There is no shortage of culprits and solutions when you get started.
Densify and stack
You just need to be creative to find the 860,000 housing units (up to 1.1 million, depending on the migratory flow according to the Canada Mortgage and Housing Corporation) that are missing in Quebec by 2030… or six years . We must also count on a shortage of 6,500 construction workers, a detail. Bringing in Mexicans to build condo towers or pick strawberries doesn’t require the same qualifications.
Let’s do like in Russia, you tell me: one family per room, a stove ring each and a bathroom for all. Or maybe we rotate between the apartments free of snowbirds in winter and empty chalets in summer. We can also consider the RV parked in the yard, life in vanthe SUV, the shed, the garage, the couch surfing where the woofing.
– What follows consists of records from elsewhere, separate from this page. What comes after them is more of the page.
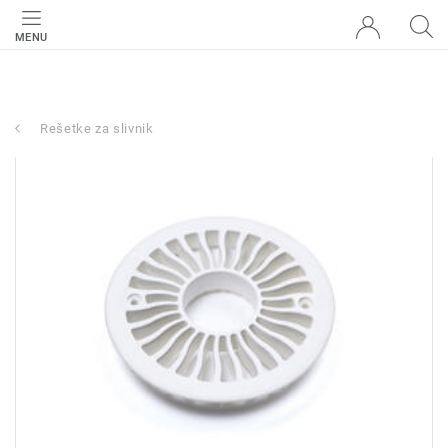
MENU
Rešetke za slivnik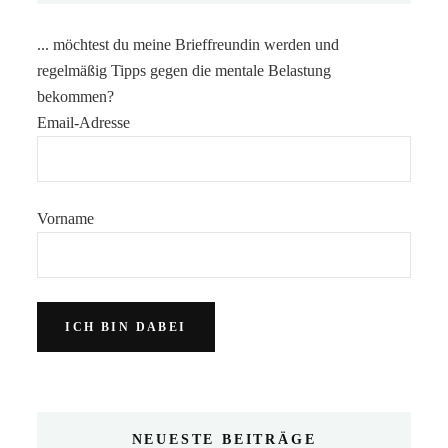
... möchtest du meine Brieffreundin werden und
regelmäßig Tipps gegen die mentale Belastung
bekommen?
Email-Adresse
Vorname
NEUESTE BEITRÄGE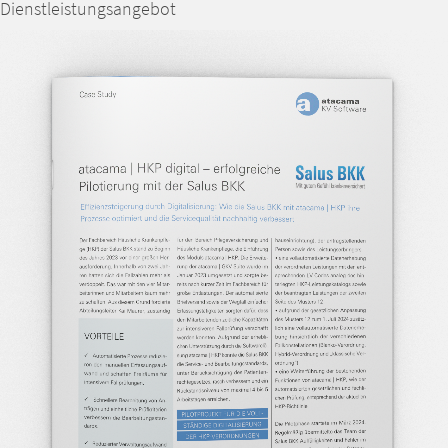
Dienstleistungsangebot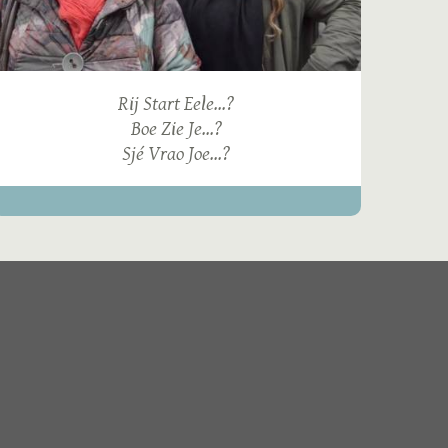
Rij Start Eele...?
Boe Zie Je...?
Sjé Vrao Joe...?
And the idea of housing students for free in RPAs in exchange for volunteering is downright promising. Elderly roommates are grouping together more and more, unable to face the exorbitant cost of rent with their meager pensions. Not to mention the “ pods », dormitories more expensive than a youth hostel in the city center, Japanese style.
Municipalities may have to allow their residents to use their imagination, to install tiny houses on their single-family lots in order to enlarge the “family”, to outright ban Airbnbs as was done for foreign investors (only for two years) in real estate matters. And tax second homes even more, because the crisis also affects our countryside. Don’t scream, Québec Solidaire is not in power.
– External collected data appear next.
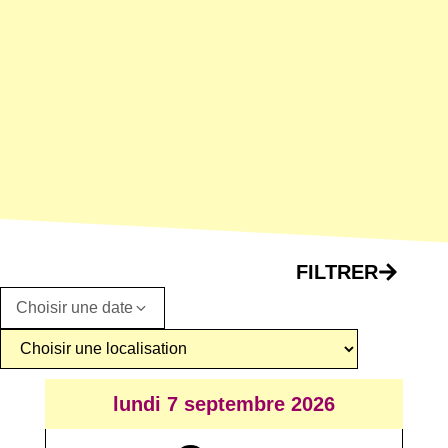
FILTRER
Choisir une date
lundi 7 septembre 2026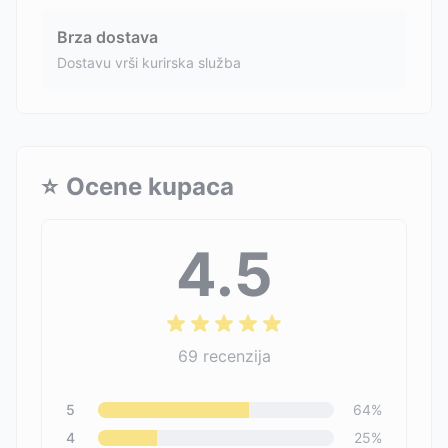
Brza dostava
Dostavu vrši kurirska služba
⭐
Ocene kupaca
4.5
69
recenzija
5
64
%
4
25
%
[…] one wonders if the population in the guerrilla war which opposes private property, speculation and big money has not given up, too stunned by the eviction letters or the rent increases […]
I appreciated the biting tone of the recent novel May our joy remain by Kevin Lambert facing the excesses of real estate capitalism. That said, I put the book down twice. The 14-line Proustian sentences lost me. It’s hard to feel affection for people whose only problems are lending their private planes, covering up scandals, and shaking good hands while getting depressed in their 30-room, 11,000-square-foot apartments downtown in the Golden Square Mile… (I just found one… empty, at 7.76 million). But I digress.
This is true in animals as in humans: the higher your rank, the larger your territorial space. And the higher the residential density, the more psychological disorders set in. Yet loneliness kills us. Extremes are never desirable.
Invest, they said
The problem is multifactorial, as are the solutions. My first 4½ in the heart of the Plateau (at $168/month, 40 years ago) was used to accommodate an entire family 100 years ago. Two double rooms and two tiny wardrobes. The same dwelling now costs $1450, dilapidated, or $2400 renovated “up to date”. But it has become the bare minimum for a single person (or a couple) who works at home. Because white-collar workers are also asked to provide the office for free to their employers.
If the solution to the climate crisis consists of densification, we will have to thoroughly review our criteria for space and build accordingly, as is happening more and more: small condos, shared common spaces, including coworking and leisure. . Faced with soaring house prices, future buyers are turning to these condos.
Other times, other customs, my grandfather told me that he shared the bed with another man during the crisis of 1929, when he arrived in Montreal, in the Gaspésiens district. Alban, 20 years old, occupied the bed at night; the other, during the day. My grandfather bragged about sleeping with his roommate’s wife, but not touching her. Every Gaspésie hosts a storyteller and a fisherman.
At the same time, you could “sleep on the clothesline”. For 5 sous, ropes were stretched in dormitories and the men seated on benches snored leaning on the rope which was removed in the morning. It was the stage before the street, hence the expression (https://bit.ly/3R0XgSI).
Hard to believe, less than 100 years later, when we have made access to property the ultimate symbol of social success. By speculating about our homes, we created this crisis from scratch, forgetting the roof.